In general use, a no-win situation is one where a person has choices, but no choice leads to success. If an executioner offers the condemned the choice of dying by being hanged, shot, or poisoned, since all choices lead to death, the condemned is in a no-win situation. Less drastic situations might also be considered no-win situations: if I have a choice for lunch between a ham on rye sandwich and a roast beef sandwich on a roll, and I don't like rye bread or roast beef, that might be considered a no-win situation, even if it's possible I could talk the server into putting the ham into a roll.

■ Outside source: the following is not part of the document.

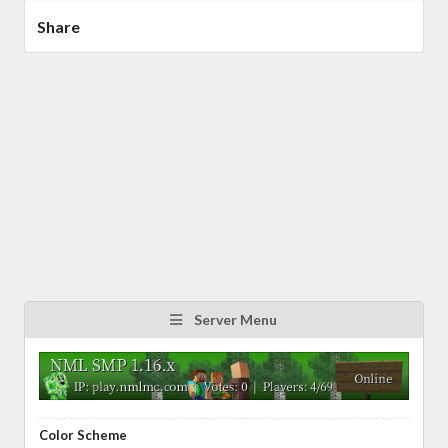
Share
Server Menu
Color Scheme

A no-win situation, as defined in game theory, is a situation where no one wins (benefits in some way), and often where both sides (or whoever is included in the situation or affected by it) lose (are affected negatively in some way).

This is a common situation, usually due to:

  • unavoidable or unforeseeable circumstances causing the situation to change after decisions have been made
  • Zugzwang, as in chess, when any move chosen will leave one worse off than before they moved.
  • a situation where no winning options exist in the first place (a catch-22)
  • a wrong evaluation of the situation
  • the best decision for individuals leading to a suboptimal result for everyone involved (as in the "Prisoner's Dilemma")

Some cognitive biases such as anchoring and framing, or emotional biases , such as greed, fear, and herding, are reasons why people create no-win situations are potentially avoidable.

Clausewitz's advice never to launch a war that one has not already won characterizes war as a likely no-win situation. An example of war as a no win situation is the Pyrrhic victory, in which a military victory is too costly to actually be a real "win". (Looking at the victory as a part of a larger situation, the situation could either be no-win or a win for the other side than the one that won the "victory".)

Captain James T. Kirk on the television program Star Trek had a unique approach to the very concept of a no-win situation. While at Starfleet Academy, Kirk had to pass the infamous Kobayashi Maru simulation, in which the cadet is placed in command of a ship answering the distress call of the game's eponymous freighter, which is damaged and stricken in a no-fly Neutral Zone. Aiding it, regardless of humanitarian motives, incurs the wrath of Klingon ships whose parameters, abilities and numbers far outstretch their real-world counterparts; the scenario, in other words, cheats to ensure that the cadet will lose, as the whole point is to assess the cadet's response to the very real possibilty that their actions might lead the loss of their ship, their crew and themselves. (The cadet is aware that the scenario is rigged, but knows little else.) Kirk's solution to the game was to counter-cheat: after failing the scenario several times, he snuck into the simulator complex after hours and surreptitiously reprogrammed the entire war game. The next time he went up, the simulated Klingons retreated upon hearing that they were facing the "legendary Kirk." Thus Kirk became the only cadet ever to beat the no-win scenario and was actually commended by the Academy for his ingenuity. As Kirk put it, "I don't believe in the 'no-win' scenario."